(1884-1951)
Statunitense di origini irlandesi,
Flaherty è considerato il padre del documentario cinematografico.
Egli si accosta al cinema nel corso di una serie di spedizioni nel
Nord America, per documentare la vita delle popolazioni eschimesi.
Nel 1920, finanziato
dalla casa importatrice di pellicce Revillon Fréres, compie un
viaggio cinematografico in Alaska, nel corso del quale raccoglie il
materiale che diverrà il lungometraggio Nanuk
l'esquimese (1922), che avrà risonanza mondiale. Sulla scia del
successo di Nanuk, viene ingaggiato dalla Paramount, per
la quale realizza Moana (1926), documentario di matrice etnografica
ambientato su di un'isola polinesiana. Il film è il primo episodio
di una trilogia dei Mari del Sud, costituita anche da Ombre
bianche (1928) e Tabu (1931), girato a quattro
mani con F.W. Murnau: la differenza di
poetica tra i due autori è evidente, specie per quanto riguarda
l'elemento narrativo, per cui l'opera viene stimata più come
testimonianza del cinema di Murnau che di Flaherty.

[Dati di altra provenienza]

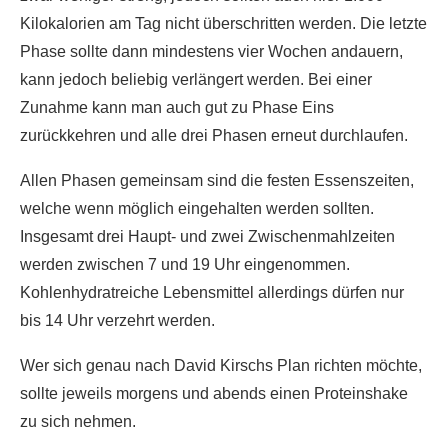
Kilokalorien am Tag nicht überschritten werden. Die letzte
Phase sollte dann mindestens vier Wochen andauern,
kann jedoch beliebig verlängert werden. Bei einer
Zunahme kann man auch gut zu Phase Eins
zurückkehren und alle drei Phasen erneut durchlaufen.
Allen Phasen gemeinsam sind die festen Essenszeiten,
welche wenn möglich eingehalten werden sollten.
Insgesamt drei Haupt- und zwei Zwischenmahlzeiten
werden zwischen 7 und 19 Uhr eingenommen.
Kohlenhydratreiche Lebensmittel allerdings dürfen nur
bis 14 Uhr verzehrt werden.
Wer sich genau nach David Kirschs Plan richten möchte,
sollte jeweils morgens und abends einen Proteinshake
zu sich nehmen.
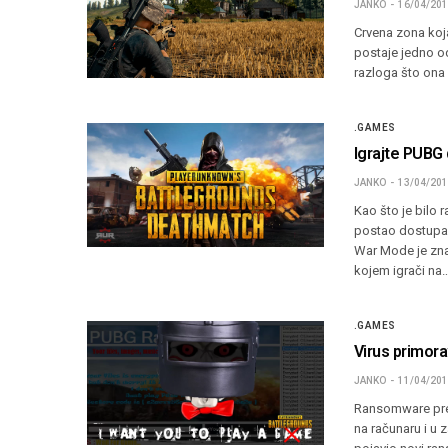
JANKO
16/04/20
Crvena zona koj
postaje jedno od
razloga što ona
.GAMES
Igrajte PUBG
JANKO
13/04/20
Kao što je bilo 
postao dostupan
War Mode je zna
kojem igrači na
.GAMES
Virus primora
JANKO
11/04/20
Ransomware pred
na računaru i u 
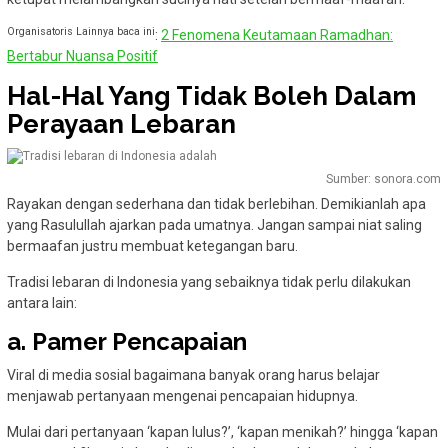
Organisatoris Lainnya baca ini
:
2 Fenomena Keutamaan Ramadhan:
Bertabur Nuansa Positif
Hal-Hal Yang Tidak Boleh Dalam
Perayaan Lebaran
Sumber: sonora.com
Rayakan dengan sederhana dan tidak berlebihan. Demikianlah apa
yang Rasulullah ajarkan pada umatnya. Jangan sampai niat saling
bermaafan justru membuat ketegangan baru.
Tradisi lebaran di Indonesia yang sebaiknya tidak perlu dilakukan
antara lain:
a. Pamer Pencapaian
Viral di media sosial bagaimana banyak orang harus belajar
menjawab pertanyaan mengenai pencapaian hidupnya.
Mulai dari pertanyaan ‘kapan lulus?’, ‘kapan menikah?’ hingga ‘kapan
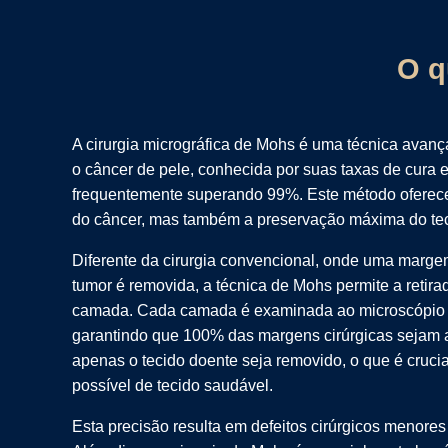
O q
A cirurgia micrográfica de Mohs é uma técnica avança
o câncer de pele, conhecida por suas taxas de cura 
frequentemente superando 99%. Este método oferec
do câncer, mas também a preservação máxima do tec
Diferente da cirurgia convencional, onde uma marge
tumor é removida, a técnica de Mohs permite a retir
camada. Cada camada é examinada ao microscópio 
garantindo que 100% das margens cirúrgicas sejam 
apenas o tecido doente seja removido, o que é cruci
possível de tecido saudável.
Esta precisão resulta em defeitos cirúrgicos menores 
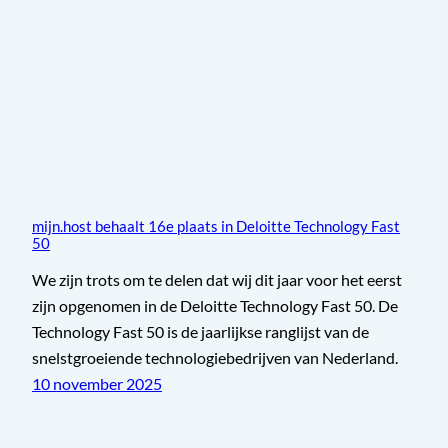
mijn.host behaalt 16e plaats in Deloitte Technology Fast
50
We zijn trots om te delen dat wij dit jaar voor het eerst
zijn opgenomen in de Deloitte Technology Fast 50. De
Technology Fast 50 is de jaarlijkse ranglijst van de
snelstgroeiende technologiebedrijven van Nederland.
10 november 2025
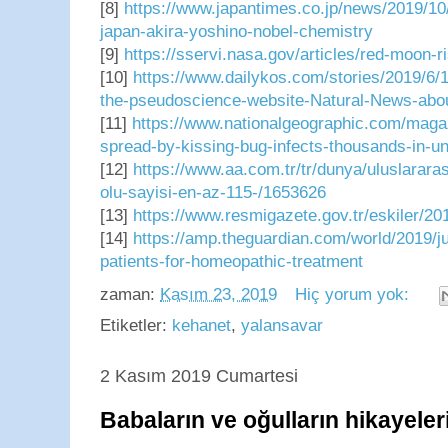
[8]
https://www.japantimes.co.jp/news/2019/10/
japan-akira-yoshino-nobel-chemistry
[9]
https://sservi.nasa.gov/articles/red-moon-ri
[10]
https://www.dailykos.com/stories/2019/6/
the-pseudoscience-website-Natural-News-abo
[11]
https://www.nationalgeographic.com/maga
spread-by-kissing-bug-infects-thousands-in-un
[12]
https://www.aa.com.tr/tr/dunya/uluslararas
olu-sayisi-en-az-115-/1653626
[13]
https://www.resmigazete.gov.tr/eskiler/2
[14]
https://amp.theguardian.com/world/2019/ju
patients-for-homeopathic-treatment
zaman:
Kasım 23, 2019
Hiç yorum yok:
Etiketler:
kehanet
,
yalansavar
2 Kasım 2019 Cumartesi
Babaların ve oğulların hikayele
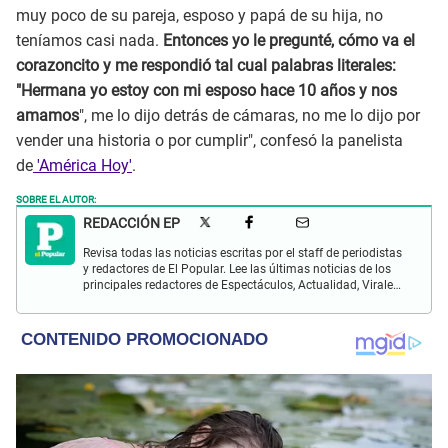
muy poco de su pareja, esposo y papá de su hija, no
teníamos casi nada.
Entonces yo le pregunté, cómo va el
corazoncito y me respondió tal cual palabras literales:
"Hermana yo estoy con mi esposo hace 10 años y nos
amamos
", me lo dijo detrás de cámaras, no me lo dijo por
vender una historia o por cumplir", confesó la panelista
de
'América Hoy'
.
SOBRE EL AUTOR:
REDACCIÓN EP
Revisa todas las noticias escritas por el staff de periodistas
y redactores de El Popular. Lee las últimas noticias de los
principales redactores de Espectáculos, Actualidad, Virales,
Deportes y más.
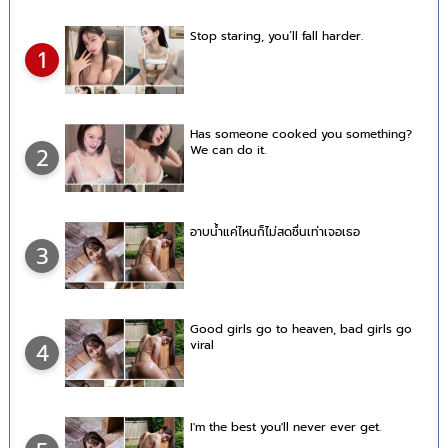
Stop staring, you’ll fall harder.
1
Has someone cooked you something?
We can do it.
2
อาบน้ำแค่ไหนก็ไม่สดชื่นเท่าเจอเธอ
3
Good girls go to heaven, bad girls go
viral
4
I'm the best you'll never ever get.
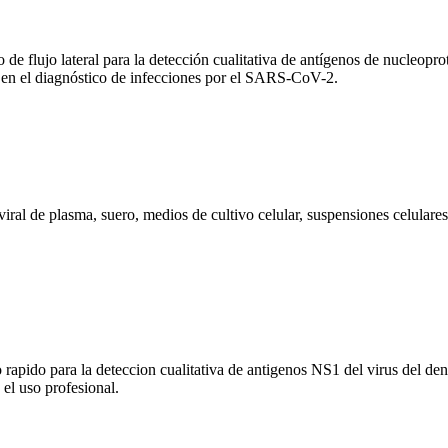
ujo lateral para la detección cualitativa de antígenos de nucleopro
a en el diagnóstico de infecciones por el SARS-CoV-2.
ral de plasma, suero, medios de cultivo celular, suspensiones celulares,
o para la deteccion cualitativa de antigenos NS1 del virus del dengu
 el uso profesional.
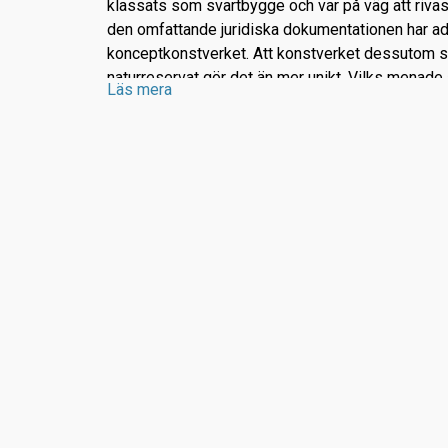
klassats som svartbygge och var på väg att rivas
den omfattande juridiska dokumentationen har add
konceptkonstverket. Att konstverket dessutom st
naturreservat gör det än mer unikt. Vilks menade a
Läs mera
konstens namn stod över reglerna för naturreserv
Sedan 1986 ägdes skutpturen av de världsberö
konstnärsparet Christo och Jeanne-Claude och en
tillhörde konstverket den utropade mikrostaten 
Nimis nås genom att ta sig Himmelstorpsgårdens 
höger om den gården går en stig som är marker
stenar och träd. Det är inte bara konstverket som
smidighet att klättra på, stigen ned är även den en
synnerhet vid regn då branterna och frilagda rötte
såphala.
Men Nimis är en mäktig upplevelse och med rätt s
knän och oömma kläder så kan man verkligen r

Abbandonato il mondo hollywoodiano,
Flaherty si trasferisce in Gran Bretagna, dove realizza L'uomo
di Aran (1934), ritenuto da molti storici il suo
capolavoro: è la storia di un pescatore e della sua famiglia, che
vivono nelle remote isole irlandesi di Aran, in perenne lotta con
l'oceano e la natura aspra. È un omaggio alla terra d'origine del
regista, ritratta nella sua forza imponente, ma soprattutto è un
inno agli uomini che la abitano, alla loro tenacia, alla
solidarietà e al loro coraggio, descritti senza retorica ma con
affascinante discrezione.
Dopo l'esperienza negativa con
La danza degli elefanti (1937), Flaherty ritorna negli Stati Uniti, dove
affronta, per conto dell'U.S. Department of Agriculture, un
documentario che studia il problema della crisi dell'agricoltura in
seguito alla sua meccanizzazione: da questo materiale viene tratto
il film La terra, in cui il regista, al di là degli
intenti propagandistici, si sofferma sulla sofferenza dei
contadini, sulle fatiche e le pene con cui devono misurarsi per
sopravvivere.
L'ultima opera di Flaherty è il
compendio della propria trentennale attività cinematografica,
Louisiana Story (1948), premiato a Venezia, che indaga ancora una
volta, con occhio attento e commosso, il difficile rapporto tra
l'uomo e un ambiente ostile, quello delle paludi della Louisiana
appunto, aggravato dalla sopraggiunta industrializzazione.